**Text block**
↓↓↓

My STEAM project is on the neuromuscular autoimmune disorder myasthenia gravis. This relates to the course objective, “Describe how a muscle contraction is induced”. The first image is of a neuromuscular junction of a healthy individual, while the second is of an individual with myasthenia gravis.

Typical NMJ

An action potential (purple lettering: move) is initiated by a motor neuron and arrives at the axon terminal. Vesicles release acetylcholine (represented by purple dots) into the synaptic gap. Acetylcholine binds to acetylcholine receptors (red lines on the postsynaptic side) on the motor end-plate, beginning the depolarization of the muscle fiber and propagation of the action potential into the muscle.

Myasthenic NMJ

An action potential is initiated by a motor neuron and arrives at the axon terminal. Vesicles release acetylcholine into the synaptic gap. The junctional folds of the postsynaptic membrane have been simplified by antibodies (Y shaped, and pictured in blue). Antibodies also bind to acetylcholine receptors, blocking acetylcholine from binding with the receptors. Ability for an action potential to consistently enter the muscle fiber is reduced.

↑↑↑

**Source data**
↓↓↓

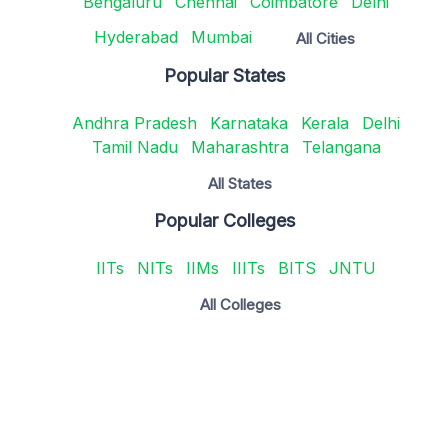
Bengaluru
Chennai
Coimbatore
Delhi
Hyderabad
Mumbai
All Cities
Popular States
Andhra Pradesh
Karnataka
Kerala
Delhi
Tamil Nadu
Maharashtra
Telangana
All States
Popular Colleges
IITs
NITs
IIMs
IIITs
BITS
JNTU
All Colleges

↑↑↑

**Work task 1**
Repeat the myasthenia gravis text word for word, between "Myasthenic NMJ" and "fiber is reduced.", inclusive.
**Work task 2**
Rewrite the paragraph of the myasthenia gravis text that begins "My STEAM project is on" as a short list that keeps its main facts.
**Work task 3**
Decide whether each statement agrees with the myasthenia gravis text. Answer yes or no, and quote the words that decide it.
(a) In the typical junction, acetylcholine is represented by purple dots.
(b) In the myasthenic junction, the antibodies are pictured in red.
(c) In the myasthenic junction, vesicles do not release acetylcholine.

**Answer box 1**
Myasthenic NMJ

An action potential is initiated by a motor neuron and arrives at the axon terminal. Vesicles release acetylcholine into the synaptic gap. The junctional folds of the postsynaptic membrane have been simplified by antibodies (Y shaped, and pictured in blue). Antibodies also bind to acetylcholine receptors, blocking acetylcholine from binding with the receptors. Ability for an action potential to consistently enter the muscle fiber is reduced.

**Answer box 2**
- Topic: myasthenia gravis, a neuromuscular autoimmune disorder.
- Course objective: "Describe how a muscle contraction is induced."
- First image: the neuromuscular junction of a healthy individual.
- Second image: the neuromuscular junction of an individual with myasthenia gravis.

**Answer box 3**
(a) Yes: "Vesicles release acetylcholine (represented by purple dots) into the synaptic gap."
(b) No: "antibodies (Y shaped, and pictured in blue)"
(c) No: "Vesicles release acetylcholine into the synaptic gap."